In queste opere il sentimento più raccontato nella storia del cinema e della letteratura viene inteso in molte sue varianti e partendo da ottiche diverse: amori spensierati a suon di musica, amori malati e ossessivi, anticamera della follia, così come quelli filtrati dall’immaginazione e dal cinema. Sono stravaganti storie d’amore i due migliori film della selezione: Main dans la main di Valérie Donzelli e A Glimpse Inside the mind of Charles Swan III del figlio d’arte Roman Coppola.
La regista francese, dopo La guerra è dichiarata, si riconferma con la storia lievissima e senza pretese di due persone, diversissime tra loro, che incontrandosi per la prima volta non riescono materialmente più a separarsi, venendo così obbligate a una convivenza forzata. La semplicità della storia è sublimata da una rafforzata consapevolezza stilistica e dal sagace tono fiabesco e surreale, nonché dal sapiente utilizzo delle armi della commedia e del musical: un cinema soave e onirico, capace di coinvolgere ed emozionare. In A Glimpse Inside the mind of Charles Swan III risuonano echi della New Hollywood, dei Coen, delle serie animate come I Griffin, fino ad arrivare alla Pop art e ai fumetti, il tutto in una cornice di grande libertà narrativa e stilistica. Charles Swan, a causa della mai sopita passione per il gentil sesso, è stato appena lasciato dalla sua ragazza, che inesorabilmente riappare nelle fantasie prodotte dalla sua fervida e stravagante immaginazione. Coppola, partendo dall’ossessione tipica di chi viene lasciato, mette in scena la figura di un “fallito” e di uno sconfitto che si affida all’immaginazione per sfuggire alla consapevolezza del suo stato. Il film, sotto la crosta di commedia divertente e visionaria, ha un cuore malinconico e amaro, regalando più di un sottotesto.

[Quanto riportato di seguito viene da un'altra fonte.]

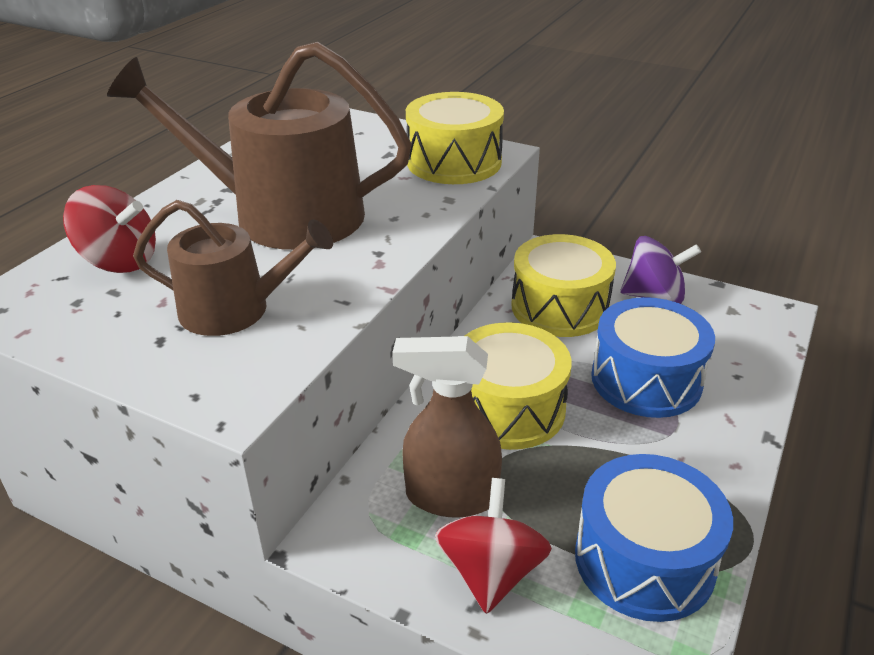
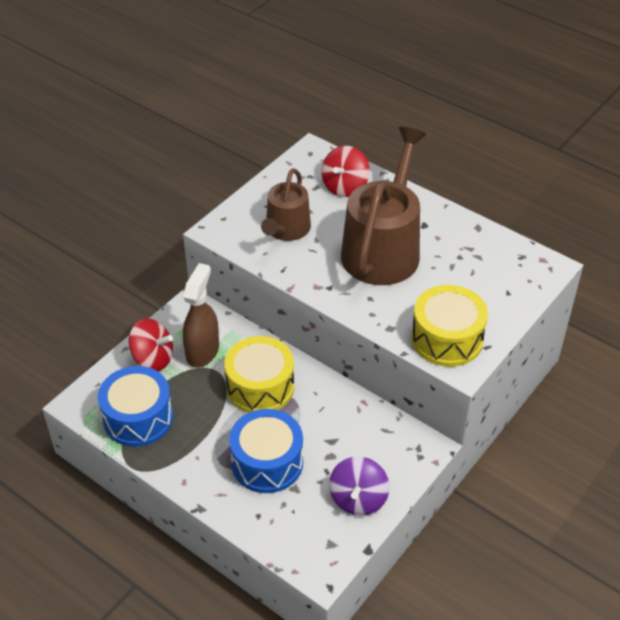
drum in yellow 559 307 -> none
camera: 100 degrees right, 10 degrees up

Anche i due film meno riusciti del concorso sono storie d’amore: E la chiamano estate di Paolo Franchi e Un enfant de toi di Jacques Doillon. Il film di Franchi, prodotto da Nicoletta Mantovani, racconta la deriva di un uomo che non riesce/vuole consumare con la moglie, e che per questo si lascia andare alla disperazione e alla perdita di autostima. Un film vuoto, supponente e arrogante (atteggiamenti confermati dal regista in conferenza stampa) nel suo voler apparire a tutti costi come film d’arte, farcito di una volgarità effettiva e soprattutto intellettuale, compiaciuto e pruriginoso. Anche nel film di Doillon gli stereotipi del “film d’autore” sono alla base di un’opera pretenziosa e di dubbia utilità, che fa continuamente il verso a Jules e Jim, dimenticandosi che il film di Truffaut riusciva a raggiungere il senso profondo e assoluto del sentimento rappresentato soprattutto grazie al formidabile linguaggio cinematografico, elemento che sembra essere del tutto assente nel film di Doillon, ripetitiva e stancante vicenda di due ex sposi che si inseguono, si sfuggono e si riprendono, per la quale è calzante il vecchio modo di dire “cinema dell’ombelico”.